DOI: https://doi.org/10.1105/tpc.18.00299

Interpretive Summary: Genome wide association studies (GWAS) are a powerful approach for leveraging diverse lines and modern sequencing techniques to identify loci linked to traits of interest. To date, researchers have used this approach to identify thousands of loci linked to hundreds of traits in many different species. However, the causal genes and the cellular processes they contribute to remain unknown for most loci. This problem is especially pronounced in species where our understanding of individual functions are sparse, including most crop species. Gene expression data available from high throughput sequencing, such as RNA-Seq, are a powerful resource to leverage in identifying candidate genes linked to single nucleotide polymorphisms (SNPs) identified by GWAS. We developed a framework to integrate information from these two data sources to identify candidate genes and applied it to mineral nutrient traits in maize. We tested the method in many different ways, identifying the limitations and which situations were likely to be most promising for success. We demonstrated that the type of analysis, the population and tissue from which the RNA-seq data was derived from have large effects on the signal observed. We also demonstrated that this a valuable approach for identifying candidate genes suggesting that it will have utility in many crop species, including soybean.

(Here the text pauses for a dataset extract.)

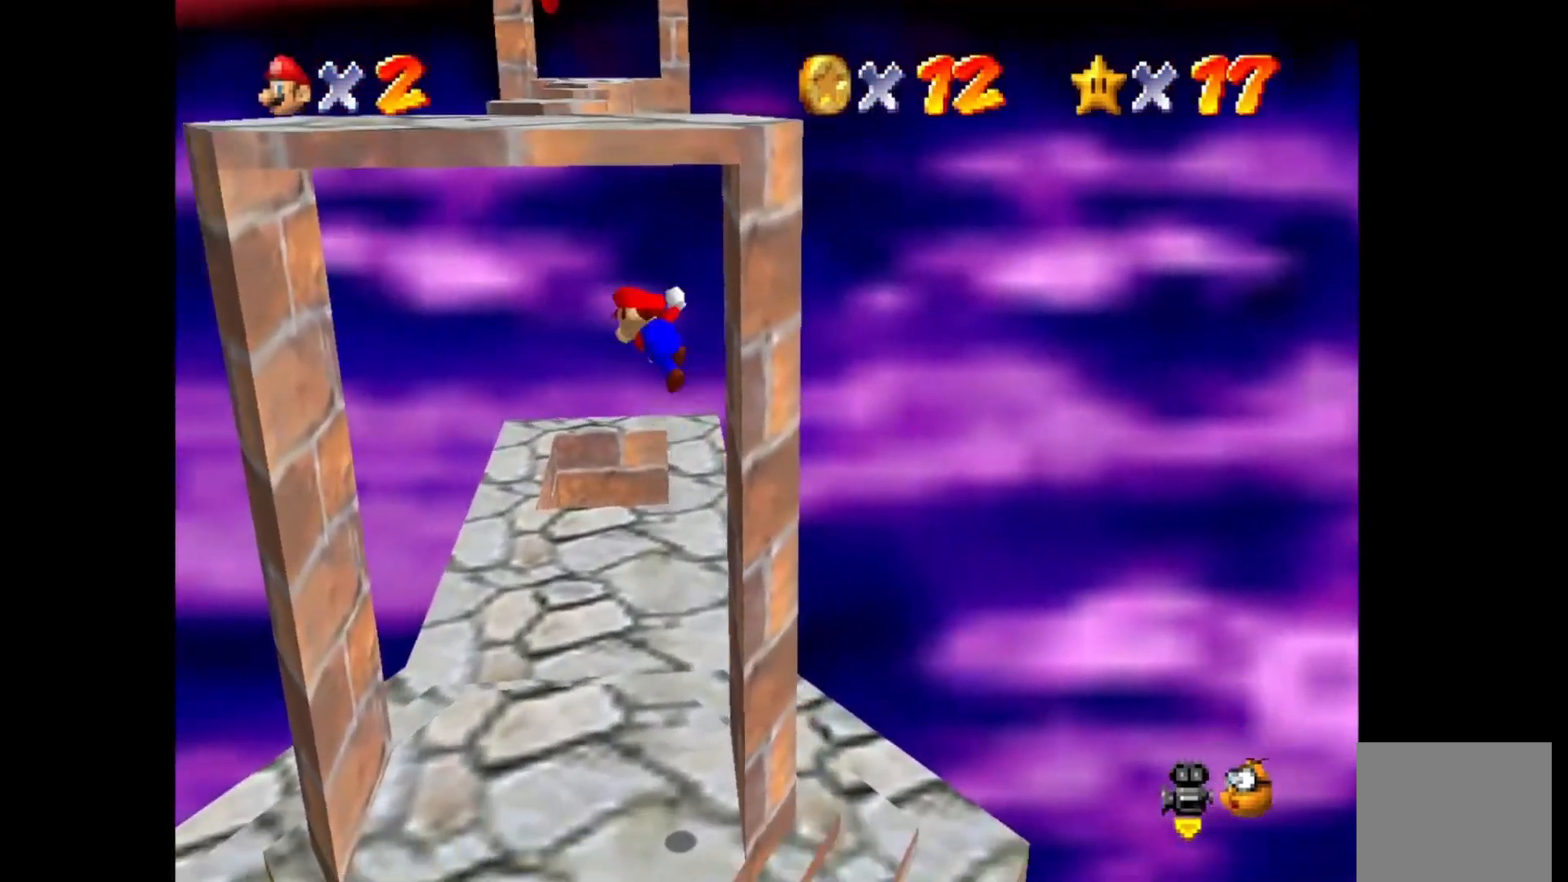
{"buttons": ["CROSS"], "left_stick": "left", "right_stick": "center", "events": [[33, "L3", "down"], [133, "L3", "up"], [233, "left_stick", "up-right"], [500, "left_stick", "left"]]}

Technical Abstract: Genome-wide association studies (GWAS) have identified loci linked to hundreds of traits in many different species. Yet, because linkage equilibrium implicates a broad region surrounding each identified locus, the causal genes often remain unknown. This problem is especially pronounced in nonhuman, nonmodel species, where functional annotations are sparse and there is frequently little information available for prioritizing candidate genes. We developed a computational approach, Camoco, that integrates loci identified by GWAS with functional information derived from gene coexpression networks. Using Camoco, we prioritized candidate genes from a large-scale GWAS examining the accumulation of 17 different elements in maize (Zea mays) seeds. Strikingly, we observed a strong dependence in the performance of our approach based on the type of coexpression network used: expression variation across genetically diverse individuals in a relevant tissue context (in our case, roots that are the primary elemental uptake and delivery system) outperformed other alternative networks. Two candidate genes identified by our approach were validated using mutants. Our study demonstrates that coexpression networks provide a powerful basis for prioritizing candidate causal genes from GWAS loci but suggests that the success of such strategies can highly depend on the gene expression data context. Both the software and the lessons on integrating GWAS data with coexpression networks generalize to species beyond maize.